I would like to replace the default value "" with the string that the function lookup_netelement returns
df['NETELEMENT'] = ""
for i in df.itertuples():
df.at[i.Index, 'NETELEMENT'] = lookup_netelement(i.PEER_SRC_IP)
print( i, lookup_netelement(i.PEER_SRC_IP) )

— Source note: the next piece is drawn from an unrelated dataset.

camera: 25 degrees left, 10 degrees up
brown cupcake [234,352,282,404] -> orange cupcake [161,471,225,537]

But what I get as a result is:
Pandas(Index=769, SRC_AS='', DST_AS='', COMMS='', SRC_COMMS=nan, AS_PATH='', SRC_AS_PATH=nan, PREF='', SRC_PREF='0', MED='0', SRC_MED='0', PEER_SRC_AS='0', PEER_DST_AS='', PEER_SRC_IP='x.x.x.x', PEER_DST_IP='', IN_IFACE='', OUT_IFACE='', PROTOCOL='udp', TOS='0', BPS=35200.0, SRC_PREFIX='', DST_PREFIX='', NETELEMENT='', IN_IFNAME='', OUT_IFNAME='') routerX
meaning that it should be:
NETELEMENT='routerX' instead of NETELEMENT=''
Could you please advise what I am doing wrong ?

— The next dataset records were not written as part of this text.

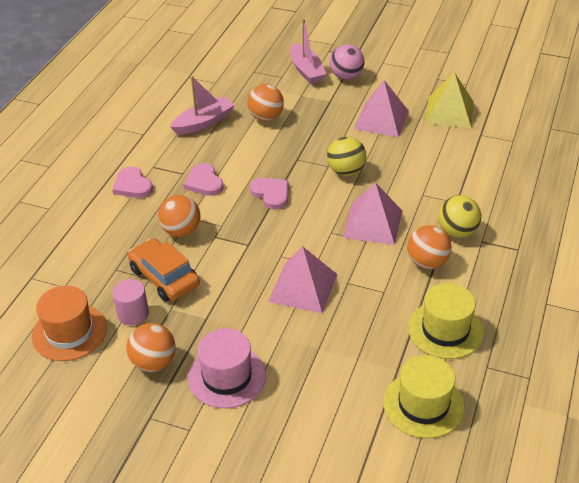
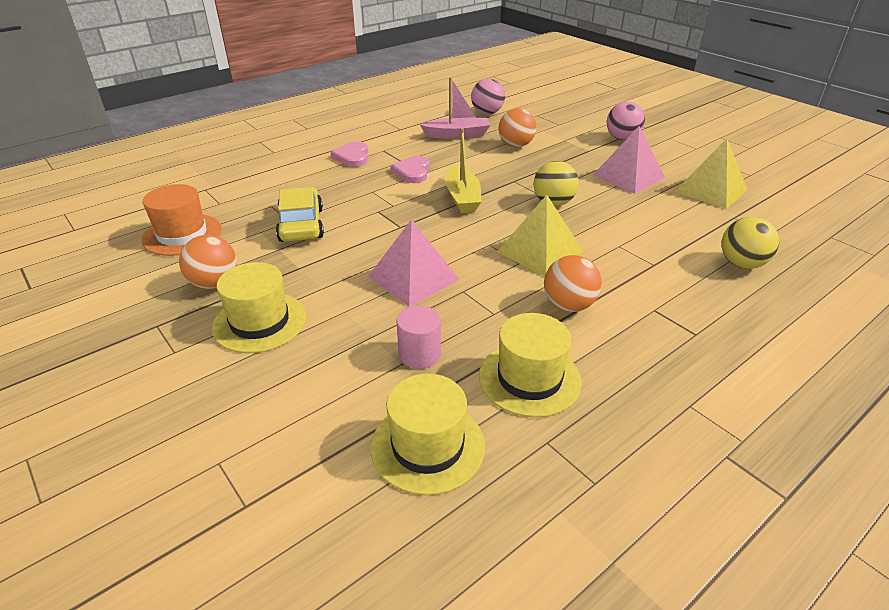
camera: 30 degrees right, 5 degrees down
pink cylinder [112,279,149,325] -> pink cylinder moved to [396,306,441,369]
orange car [128,238,200,302] -> yellow car [276,187,324,242]
orange ball [158,195,201,237] -> none
pink hat [188,328,266,408] -> yellow hat [212,262,306,353]
pink heart [250,178,289,210] -> yellow boat [445,128,482,213]
pink boat [290,19,326,84] -> none
pink pyramid [342,182,402,245] -> yellow pyramid [497,195,583,277]
yellow ball [438,195,481,238] -> yellow ball moved to [721,217,779,269]
none -> pink ball [471,79,505,114]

EDIT: for reasons of completeness the lookup_netelement is defined as
def lookup_netelement(ipaddr):
try:
x = LOOKUP['conn'].hget('ipaddr;{}'.format(ipaddr), 'dev') or b""
except:
logger.error('looking up `ipaddr` for netelement caused `{}`'.format(repr(e)), exc_info=True)
x = b""
x = x.decode("utf-8")
return x
Hope you are looking for where for conditional replacement i.e
def wow(x):
return x ** 10
df['new'] = df['Age'].where(~(df['Name'] == 'Alex'),wow(df['Age']))
Output :
Name Age new
0 Alex 10 10000000000
1 Bob 12 12
2 Clarke 13 13
3 Alex 15 576650390625
Based on your edit your trying to apply the function i.e
df['new'] = df['PEER_SRC_IP'].apply(lookup_netelement)
Edit : For your comment on sending two columns, use lambda with axis 1 i.e
def wow(x,y):
return '{} {}'.format(x,y)
df.apply(lambda x : wow(x['Name'],x['Age']),1)